Eviscerar tem como sinônimo uma palavra mais popular: estripar. Nada mais elucidativo sobre o turbilhão em que se transformou a cabeça de certos petistas, em particular líderes graduados do setor que hoje dirige o PT, que um senador defenda estripar sem nenhum medo (!) seu próprio Partido. 
Conhecendo os hábitos políticos de alguns, talvez a adjetivação “sem medo” esteja ligada a algo mais prosaico. Nas palavras do Senador: “no máximo em 60 dias teríamos uma transição para que o Presidente pegasse todos os supostos filiados ao Partido dos Trabalhadores em cargos de confiança e esses cargos fossem preenchidos por servidores de carreira, como foi agora nos Correios, para que se fizesse concurso público. E quando os servidores de carreira não os preenchessem, se fizesse um concurso público e se preenchesse em 60 dias isso. Com isso, estaríamos completamente livres, demonstrando a nossa responsabilidade e o incondicional apoio que damos e devemos dar ao Presidente Lula, independente de estarmos ou não dentro de um cargo ou outro do Governo”.
Não admira que este discurso tenha recebido um aparte elogioso do Senador Arthur Virgílio, inimigo declarado do governo Lula e do PT, mas que nos idos de 1998 foi considerado como aliado pelo chamado “campo majoritário” do Partido.

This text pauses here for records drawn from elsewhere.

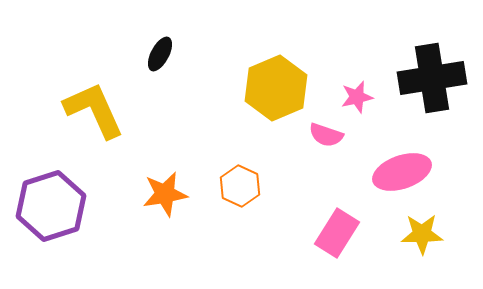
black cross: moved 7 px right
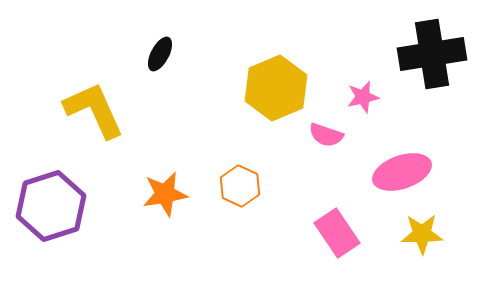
black cross: moved 24 px up
pink star: moved 6 px right
pink rectangle: rotated 66 degrees counterclockwise
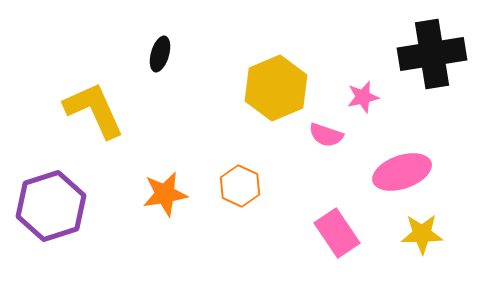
black ellipse: rotated 12 degrees counterclockwise
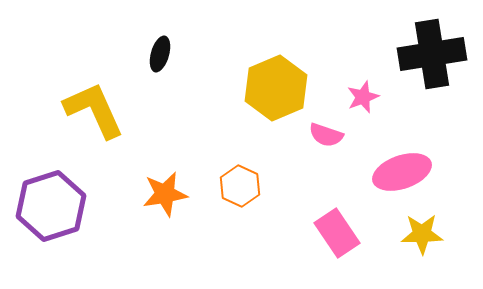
pink star: rotated 8 degrees counterclockwise
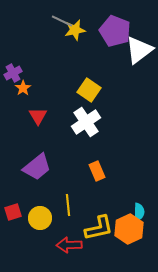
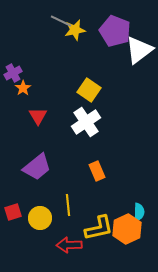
gray line: moved 1 px left
orange hexagon: moved 2 px left
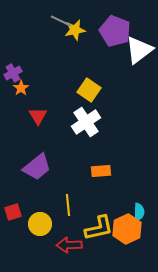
orange star: moved 2 px left
orange rectangle: moved 4 px right; rotated 72 degrees counterclockwise
yellow circle: moved 6 px down
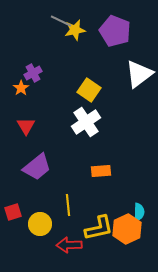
white triangle: moved 24 px down
purple cross: moved 20 px right
red triangle: moved 12 px left, 10 px down
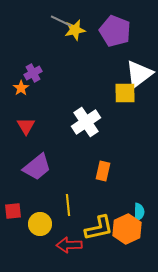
yellow square: moved 36 px right, 3 px down; rotated 35 degrees counterclockwise
orange rectangle: moved 2 px right; rotated 72 degrees counterclockwise
red square: moved 1 px up; rotated 12 degrees clockwise
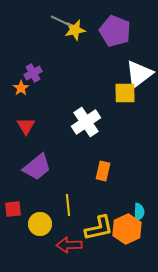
red square: moved 2 px up
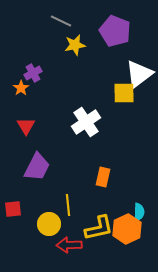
yellow star: moved 15 px down
yellow square: moved 1 px left
purple trapezoid: rotated 24 degrees counterclockwise
orange rectangle: moved 6 px down
yellow circle: moved 9 px right
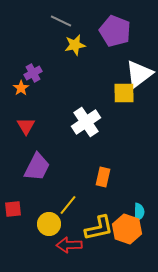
yellow line: rotated 45 degrees clockwise
orange hexagon: rotated 16 degrees counterclockwise
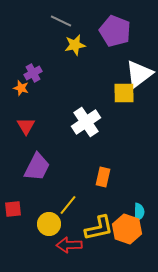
orange star: rotated 21 degrees counterclockwise
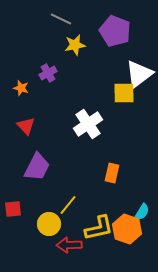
gray line: moved 2 px up
purple cross: moved 15 px right
white cross: moved 2 px right, 2 px down
red triangle: rotated 12 degrees counterclockwise
orange rectangle: moved 9 px right, 4 px up
cyan semicircle: moved 3 px right; rotated 30 degrees clockwise
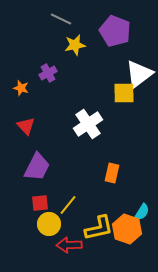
red square: moved 27 px right, 6 px up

Disse Arthur Virgílio: “Senador Tião Viana, V. Exª é o tipo do interlocutor que o Governo deve oferecer à Nação neste momento. São palavras como as de V. Exª que estimulam a que se cheguem às boas conclusões. V. Exª, por exemplo, faz justiça ao PSDB. O PSDB viveu nos últimos momentos aquele que é o pior dos mundos, como eu dizia ainda há pouco ao Senador Pedro Simon. Procurou com firmeza cobrar a instalação da CPI e a investigação dos fatos de corrupção que levam à crise. Se a responsabilidade vai de "a" até "z", quem vai dizer será a CPI. Apenas se presume que comece em "a". Não estamos falando em "z". Estamos falando em "a". Por outro lado, ficou difícil alguém reconhecer que houvesse algo puro e simplesmente de boa intenção no nosso gesto. "Ah, porque eles querem ganhar a eleição". "Ah, porque querem o Lula fraquinho". "Ah, porque eles estão querendo que não-sei-quem não suba na frente deles nas pesquisas!" "Ah, porque..." Esse "Ah, porque..." mediocriza uma relação e nos sugere que talvez tenha sido uma perda de tempo nós termos pura e simplesmente tentado mostrar para o Governo que éramos capazes de fazer algo muito mais maduro do que recebemos no passado. Ou seja, se o Governo tiver um pingo de juízo, usará mais pessoas com seu perfil para falarem à Nação, com direito a não concordarmos ou concordarmos em parte com o que V. Exª diz, mas sabendo que se trata de uma efetiva ação política visando a oferecer respostas mais nítidas e mais claras para a Nação e cumprindo o seu dever de lealdade para com o seu Partido e para com seu Governo. Ou seja, a lealdade não exige agora irracionalidade; a lealdade exige ao contrário. Exige racionalidade, exige raciocínio político frio e inteligente e efetiva compreensão dos fatos e das pessoas com a grandeza de coração de que V. Exª se reveste. Parabéns pelo discurso!”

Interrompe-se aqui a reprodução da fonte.